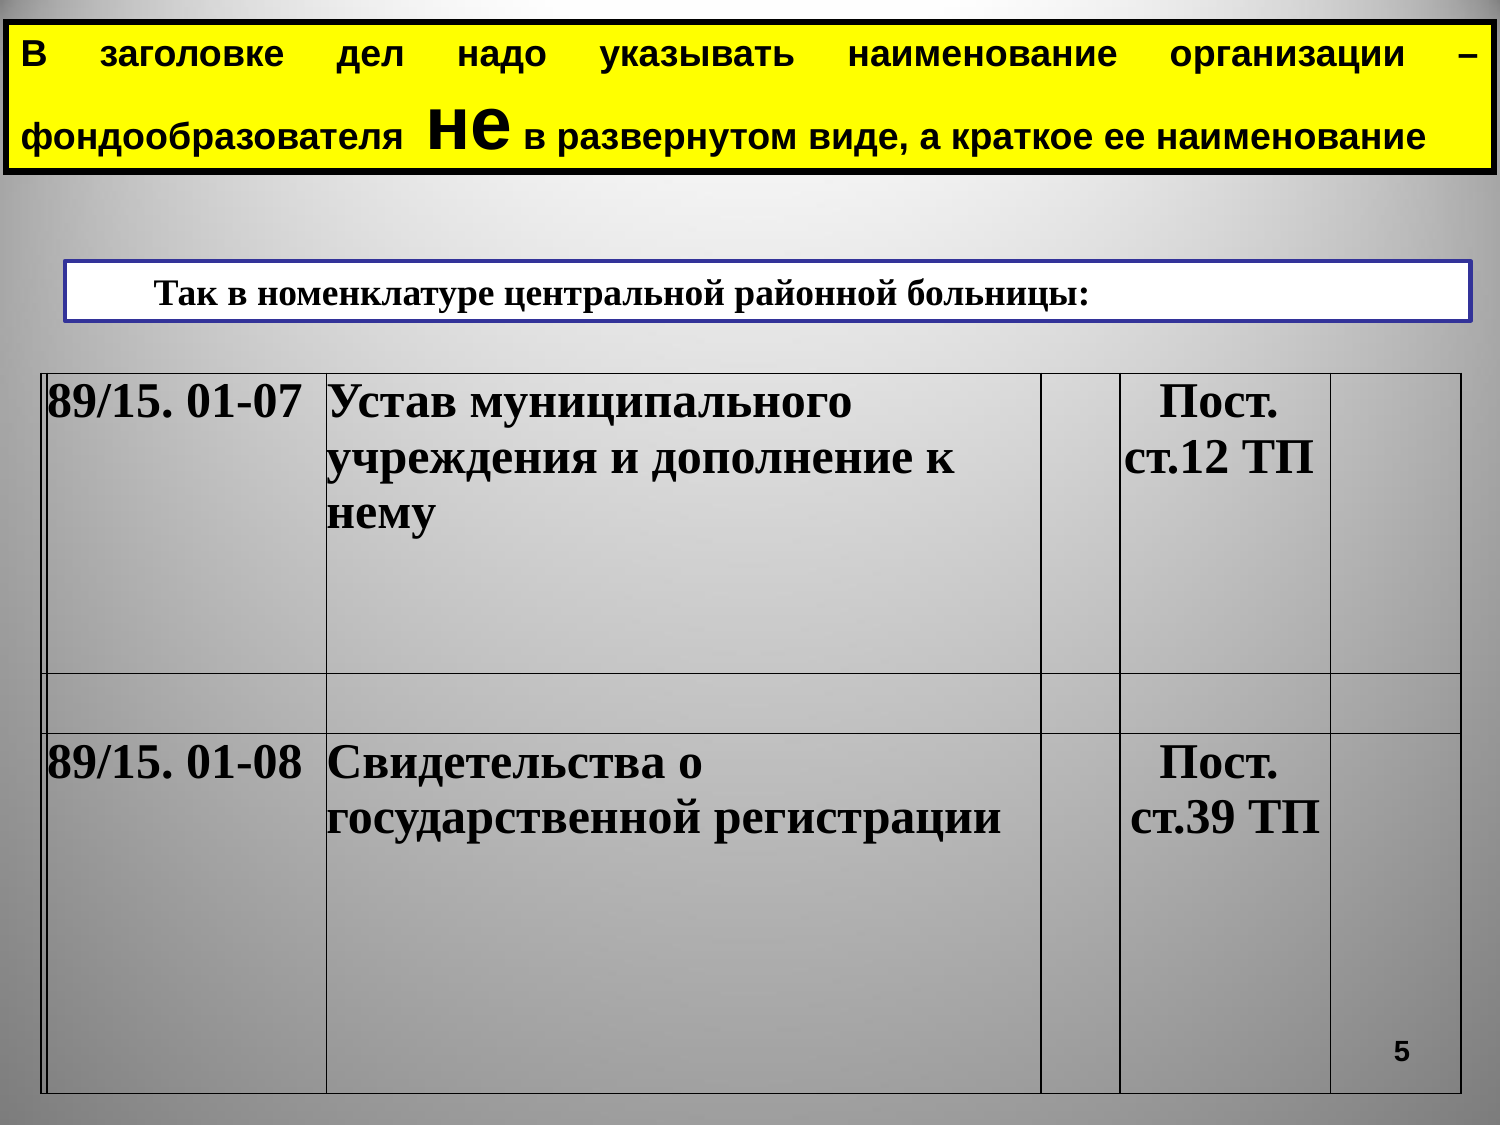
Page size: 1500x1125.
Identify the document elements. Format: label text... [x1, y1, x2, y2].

table_cell [48, 674, 326, 733]
slide_number 5 [1074, 1094, 1426, 1103]
table_header Пост. ст.12 ТП [1121, 374, 1330, 673]
text_box Так в номенклатуре центральной районной больницы: [63, 259, 1473, 323]
table_header Устав муниципального учреждения и дополнение к нему [327, 374, 1040, 673]
table_header [1331, 374, 1460, 673]
table_cell [1042, 674, 1119, 733]
text_box В заголовке дел надо указывать наименование организации – фондообразователя не в развернутом виде, а краткое ее наименование [5, 21, 1494, 172]
table_cell Пост. ст.39 ТП [1121, 734, 1330, 1093]
table_header 89/15. 01-07 [48, 374, 326, 673]
picture [0, 0, 1500, 1125]
table_cell [327, 674, 1040, 733]
table_cell [1121, 674, 1330, 733]
table_header [42, 374, 46, 673]
table_header [1042, 374, 1119, 673]
table_cell [1331, 734, 1460, 1093]
table_cell [42, 674, 46, 733]
table_cell 89/15. 01-08 [48, 734, 326, 1093]
table_cell [1331, 674, 1460, 733]
table_cell Свидетельства о государственной регистрации [327, 734, 1040, 1093]
table_cell [1042, 734, 1119, 1093]
table_cell [42, 734, 46, 1093]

□ □ □ □ □ □ □

Task goal — Copy each line exactly, beginning at the one with "Identify the document" and stopping after the last line of the entries. Include nothing else.

Task solution —
Identify the document elements. Format: label text... [x1, y1, x2, y2].

table_cell [48, 674, 326, 733]
slide_number 5 [1074, 1094, 1426, 1103]
table_header Пост. ст.12 ТП [1121, 374, 1330, 673]
text_box Так в номенклатуре центральной районной больницы: [63, 259, 1473, 323]
table_header Устав муниципального учреждения и дополнение к нему [327, 374, 1040, 673]
table_header [1331, 374, 1460, 673]
table_cell [1042, 674, 1119, 733]
text_box В заголовке дел надо указывать наименование организации – фондообразователя не в развернутом виде, а краткое ее наименование [5, 21, 1494, 172]
table_cell Пост. ст.39 ТП [1121, 734, 1330, 1093]
table_header 89/15. 01-07 [48, 374, 326, 673]
picture [0, 0, 1500, 1125]
table_cell [327, 674, 1040, 733]
table_cell [1121, 674, 1330, 733]
table_header [42, 374, 46, 673]
table_header [1042, 374, 1119, 673]
table_cell [1331, 734, 1460, 1093]
table_cell [42, 674, 46, 733]
table_cell 89/15. 01-08 [48, 734, 326, 1093]
table_cell [1331, 674, 1460, 733]
table_cell Свидетельства о государственной регистрации [327, 734, 1040, 1093]
table_cell [1042, 734, 1119, 1093]
table_cell [42, 734, 46, 1093]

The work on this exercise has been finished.